The new Wills, Estates and Succession Act (“WESA”) comes into force this month, after many years of waiting. There are many changes to the current law and we will need to be extra diligent in carrying out our estate planning and estate administration to ensure compliance with the changes.
If you are administering an Estate where the deceased had a Committee or other personal representative (such as an Attorney under a Power of Attorney), there is an important change relating to property that is specifically gifted in the will.

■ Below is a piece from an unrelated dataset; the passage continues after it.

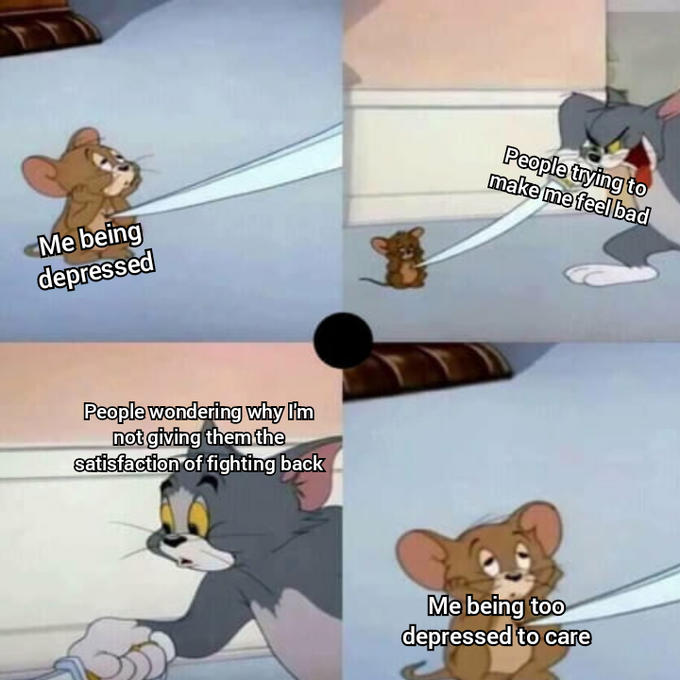
This screenshot has width=680, height=680. What are the coordinates of `handle` in the screenshot? It's located at (566, 185), (94, 668).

Take, for example, will-maker “William”. Some years before his death, William was not capable of managing his affairs, and a Committee (substitute decision maker) was appointed for him. William owned a 1963 split window Corvette. The Committee sold the Corvette when William moved into a care home, for $125,000. When William dies, we see that his will gifted his Corvette to his friend Brian.
Before WESA, Brian, as the beneficiary of a specific asset that no longer formed part of the Estate, would receive nothing. Under WESA, however, Brian will receive from the Estate the amount equivilent to the proceeds of the Corvette – $125,000.
This is a signficant change, but there is one caveat. Where the will-maker instructs his or her Attorney to sell an asset during his or her lifetime that is specifically gifted in the will, then the gift in the will fails – the beneficiary will not receive the equivilent amount to the sale proceeds.
The change in WESA is consistent with the overall thrust of this new legislation to facilitate the fulfillment of the will-maker’s intentions wherever possible.